= Robert Ford (sportscaster) =

American sportscaster

Robert Ford is an American sportscaster who is the play-by-play commentator for Houston Astros radio broadcasts.

==Broadcast career==
Before moving up to the booth, Ford hosted the Astros' pregame and postgame radio shows. He performed the same role with the Kansas City Royals before coming to Houston. He joined the Royals in 2009. He previously was a baseball play-by-play announcer for the Binghamton Mets, Yakima Bears, and Kalamazoo Kings. Outside baseball, he called Binghamton Bearcats women's and select men's basketball games. He also called select high school football and basketball games for WCDO in New York. In 2003 and 2004, Ford was named Frontier League Broadcaster of the Year.

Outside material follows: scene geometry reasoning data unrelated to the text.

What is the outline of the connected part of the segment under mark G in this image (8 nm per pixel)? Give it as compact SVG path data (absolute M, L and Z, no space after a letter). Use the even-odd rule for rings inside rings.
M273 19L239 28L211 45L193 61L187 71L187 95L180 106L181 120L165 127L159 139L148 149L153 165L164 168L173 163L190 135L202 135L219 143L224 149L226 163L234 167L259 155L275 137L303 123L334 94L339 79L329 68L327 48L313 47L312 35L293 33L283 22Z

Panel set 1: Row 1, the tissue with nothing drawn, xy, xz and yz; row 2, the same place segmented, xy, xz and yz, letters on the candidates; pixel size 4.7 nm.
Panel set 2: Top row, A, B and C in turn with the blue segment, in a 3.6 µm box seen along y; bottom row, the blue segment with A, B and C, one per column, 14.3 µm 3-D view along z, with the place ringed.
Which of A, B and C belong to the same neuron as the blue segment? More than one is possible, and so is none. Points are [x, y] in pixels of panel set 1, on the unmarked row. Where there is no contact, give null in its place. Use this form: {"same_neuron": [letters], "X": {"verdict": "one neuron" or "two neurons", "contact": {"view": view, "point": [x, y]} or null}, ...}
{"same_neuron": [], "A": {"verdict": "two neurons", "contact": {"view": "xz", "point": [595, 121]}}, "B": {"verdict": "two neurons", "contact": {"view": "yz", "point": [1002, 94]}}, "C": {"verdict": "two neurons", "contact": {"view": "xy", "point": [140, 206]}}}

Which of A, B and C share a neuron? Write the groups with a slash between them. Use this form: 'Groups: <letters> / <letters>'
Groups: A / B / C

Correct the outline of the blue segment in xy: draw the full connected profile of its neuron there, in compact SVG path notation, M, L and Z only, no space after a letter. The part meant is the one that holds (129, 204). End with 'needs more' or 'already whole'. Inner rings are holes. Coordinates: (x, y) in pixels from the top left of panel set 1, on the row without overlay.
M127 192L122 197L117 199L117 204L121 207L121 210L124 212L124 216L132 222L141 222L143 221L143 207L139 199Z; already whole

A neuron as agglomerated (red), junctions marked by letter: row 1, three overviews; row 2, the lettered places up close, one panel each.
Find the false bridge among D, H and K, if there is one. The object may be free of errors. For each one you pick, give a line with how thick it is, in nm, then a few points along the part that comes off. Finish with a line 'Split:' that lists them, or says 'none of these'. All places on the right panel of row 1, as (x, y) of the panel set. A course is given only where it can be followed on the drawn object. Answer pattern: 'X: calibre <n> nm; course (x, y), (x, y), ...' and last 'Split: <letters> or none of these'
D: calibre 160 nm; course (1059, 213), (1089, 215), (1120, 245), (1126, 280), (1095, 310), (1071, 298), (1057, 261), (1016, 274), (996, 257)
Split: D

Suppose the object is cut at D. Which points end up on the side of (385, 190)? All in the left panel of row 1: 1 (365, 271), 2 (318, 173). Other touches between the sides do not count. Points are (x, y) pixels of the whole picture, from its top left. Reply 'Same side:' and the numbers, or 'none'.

Ford became the Astros radio play-by-play broadcaster in 2013, working alongside Steve Sparks. They replaced Dave Raymond and Brett Dolan. Ford was named the Texas Broadcaster of the Year in 2022 by the National Sports Media Association.

==Personal life==
Ford grew up in The Bronx and attended The Bronx High School of Science before attending the Newhouse School of Public Communications at Syracuse University, graduating with a bachelor's degree in broadcasting journalism in 2001. He is the son of music journalist and songwriter Robert Ford Jr.

Ford has a daughter.

While working in Kansas City, Ford met fellow African American play-by-play broadcaster Dave Sims, who became a friend and mentor.